• TASKS AND EXERCISES
**A.** Reproduce the stretch of the host identity transcript from "Ludwin Fuchs: [00:09:06]" through "and that's great.".
**B.** Render the stretch of the listing from its start through the line containing "Groom stitched onto" as a JSON list of strings, one string per line, with blank lines and the picture markers omitted.

*** Opening DOCUMENT PASSAGE ***

Ludwin Fuchs: [00:08:03] So first of all, what is what is the host identity?

 

Ludwin Fuchs: [00:08:08] So that's that's the first thing to understand with HIP. Right. And in case of HIP, host identity is simply the public part of of of an asymmetric key pair. And so, you know that that seems like a good approximation for representing identity. However, public keys are rather large. Right. And depending on on the crypto algorithm and all of that, the the the keys also can vary in size. Right. So that they're unwieldy. You can't really you can't really use them and, you know, in places where you would want to have identifiers for those identities. So, you know, you wouldn't want to type them in on on a console or something like that. They're just that's just too unwieldy for these kinds of things. So so the people in HIP had, you know, what they created what is called a host identity tag, which is basically a 128-bit condensation of the entire public key.

 

Ludwin Fuchs: [00:09:06] And so the that they're called HITs. And so they essentially what is called an ORCHID, which stands for overlay, routable,  cryptographic, hash identifier. And that is basically a fancy way of saying they they look like IPV6 addresses and they can be used like IPV6 addresses. So, you know, an example here is is on the slide. So so HITs in particular that they are built up by reserving 28-bits for and you know, a global Ianna assigned routing prefix. And then there are four bits reserves which essentially encode the the encryption and hashing algorithm used all the hashing and truncation methods used in order to obtain the HIT. So that that leaves you with ninety six bits in that identifier for the actual hash. Just to, to put in and and that's great.

*** Closing DOCUMENT PASSAGE ***
*** Opening DATA FOR THE TASK ***

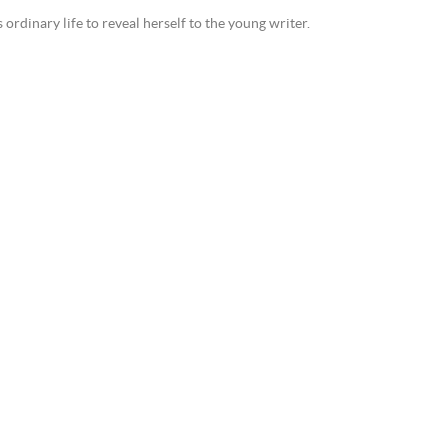
dinary life to reveal herself to the young writer.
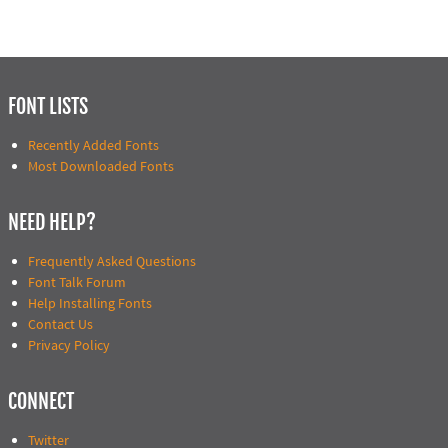
FONT LISTS
Recently Added Fonts
Most Downloaded Fonts
NEED HELP?
Frequently Asked Questions
Font Talk Forum
Help Installing Fonts
Contact Us
Privacy Policy
CONNECT
Twitter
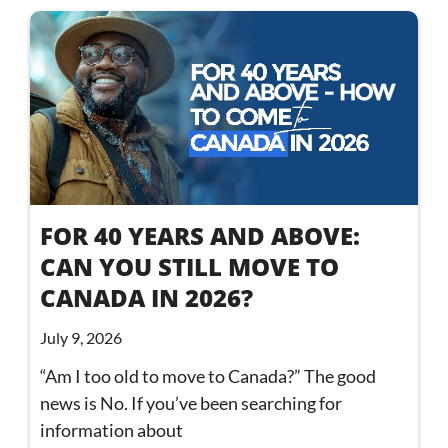
FOR 40 YEARS AND ABOVE:
CAN YOU STILL MOVE TO
CANADA IN 2026?
July 9, 2026
“Am I too old to move to Canada?” The good
news is No. If you’ve been searching for
information about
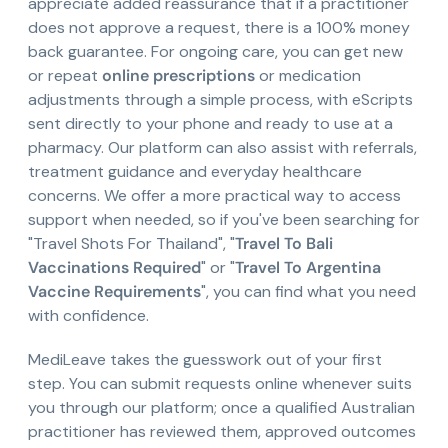
appreciate added reassurance that if a practitioner
does not approve a request, there is a 100% money
back guarantee. For ongoing care, you can get new
or repeat
online prescriptions
or medication
adjustments through a simple process, with eScripts
sent directly to your phone and ready to use at a
pharmacy. Our platform can also assist with referrals,
treatment guidance and everyday healthcare
concerns. We offer a more practical way to access
support when needed, so if you've been searching for
"Travel Shots For Thailand", "
Travel To Bali
Vaccinations Required
" or "
Travel To Argentina
Vaccine Requirements
", you can find what you need
with confidence.
MediLeave takes the guesswork out of your first
step. You can submit requests online whenever suits
you through our platform; once a qualified Australian
practitioner has reviewed them, approved outcomes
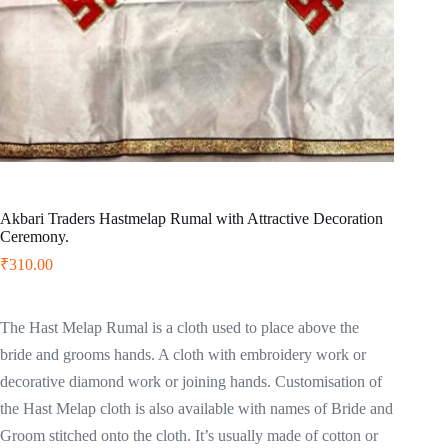
Akbari Traders Hastmelap Rumal with Attractive Decoration
Ceremony.
₹
310.00
The Hast Melap Rumal is a cloth used to place above the
bride and grooms hands. A cloth with embroidery work or
decorative diamond work or joining hands. Customisation of
the Hast Melap cloth is also available with names of Bride and
Groom stitched onto the cloth. It’s usually made of cotton or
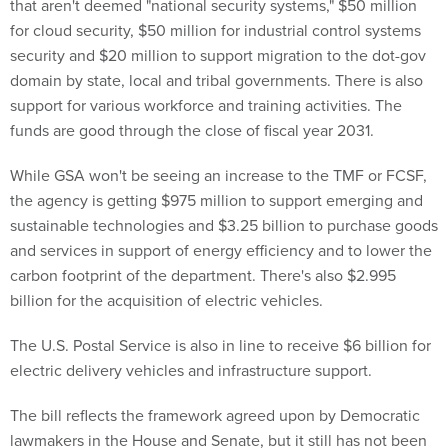
that aren't deemed "national security systems," $50 million
for cloud security, $50 million for industrial control systems
security and $20 million to support migration to the dot-gov
domain by state, local and tribal governments. There is also
support for various workforce and training activities. The
funds are good through the close of fiscal year 2031.
While GSA won't be seeing an increase to the TMF or FCSF,
the agency is getting $975 million to support emerging and
sustainable technologies and $3.25 billion to purchase goods
and services in support of energy efficiency and to lower the
carbon footprint of the department. There's also $2.995
billion for the acquisition of electric vehicles.
The U.S. Postal Service is also in line to receive $6 billion for
electric delivery vehicles and infrastructure support.
The bill reflects the framework agreed upon by Democratic
lawmakers in the House and Senate, but it still has not been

*** Closing DATA FOR THE TASK ***

• EXERCISE SOLUTIONS
**A.**
Ludwin Fuchs: [00:09:06] And so the that they're called HITs. And so they essentially what is called an ORCHID, which stands for overlay, routable,  cryptographic, hash identifier. And that is basically a fancy way of saying they they look like IPV6 addresses and they can be used like IPV6 addresses. So, you know, an example here is is on the slide. So so HITs in particular that they are built up by reserving 28-bits for and you know, a global Ianna assigned routing prefix. And then there are four bits reserves which essentially encode the the encryption and hashing algorithm used all the hashing and truncation methods used in order to obtain the HIT. So that that leaves you with ninety six bits in that identifier for the actual hash. Just to, to put in and and that's great.

**B.**
[
  "dinary life to reveal herself to the young writer.",
  "FONT LISTS",
  "Recently Added Fonts",
  "Most Downloaded Fonts",
  "NEED HELP?",
  "Frequently Asked Questions",
  "Font Talk Forum",
  "Help Installing Fonts",
  "Contact Us",
  "Privacy Policy",
  "CONNECT",
  "Twitter",
  "FOR 40 YEARS AND ABOVE:",
  "CAN YOU STILL MOVE TO",
  "CANADA IN 2026?",
  "July 9, 2026",
  "“Am I too old to move to Canada?” The good",
  "news is No. If you’ve been searching for",
  "information about",
  "appreciate added reassurance that if a practitioner",
  "does not approve a request, there is a 100% money",
  "back guarantee. For ongoing care, you can get new",
  "or repeat",
  "online prescriptions",
  "or medication",
  "adjustments through a simple process, with eScripts",
  "sent directly to your phone and ready to use at a",
  "pharmacy. Our platform can also assist with referrals,",
  "treatment guidance and everyday healthcare",
  "concerns. We offer a more practical way to access",
  "support when needed, so if you've been searching for",
  "\"Travel Shots For Thailand\", \"",
  "Travel To Bali",
  "Vaccinations Required",
  "\" or \"",
  "Travel To Argentina",
  "Vaccine Requirements",
  "\", you can find what you need",
  "with confidence.",
  "MediLeave takes the guesswork out of your first",
  "step. You can submit requests online whenever suits",
  "you through our platform; once a qualified Australian",
  "practitioner has reviewed them, approved outcomes",
  "Akbari Traders Hastmelap Rumal with Attractive Decoration",
  "Ceremony.",
  "₹",
  "310.00",
  "The Hast Melap Rumal is a cloth used to place above the",
  "bride and grooms hands. A cloth with embroidery work or",
  "decorative diamond work or joining hands. Customisation of",
  "the Hast Melap cloth is also available with names of Bride and",
  "Groom stitched onto the cloth. It’s usually made of cotton or"
]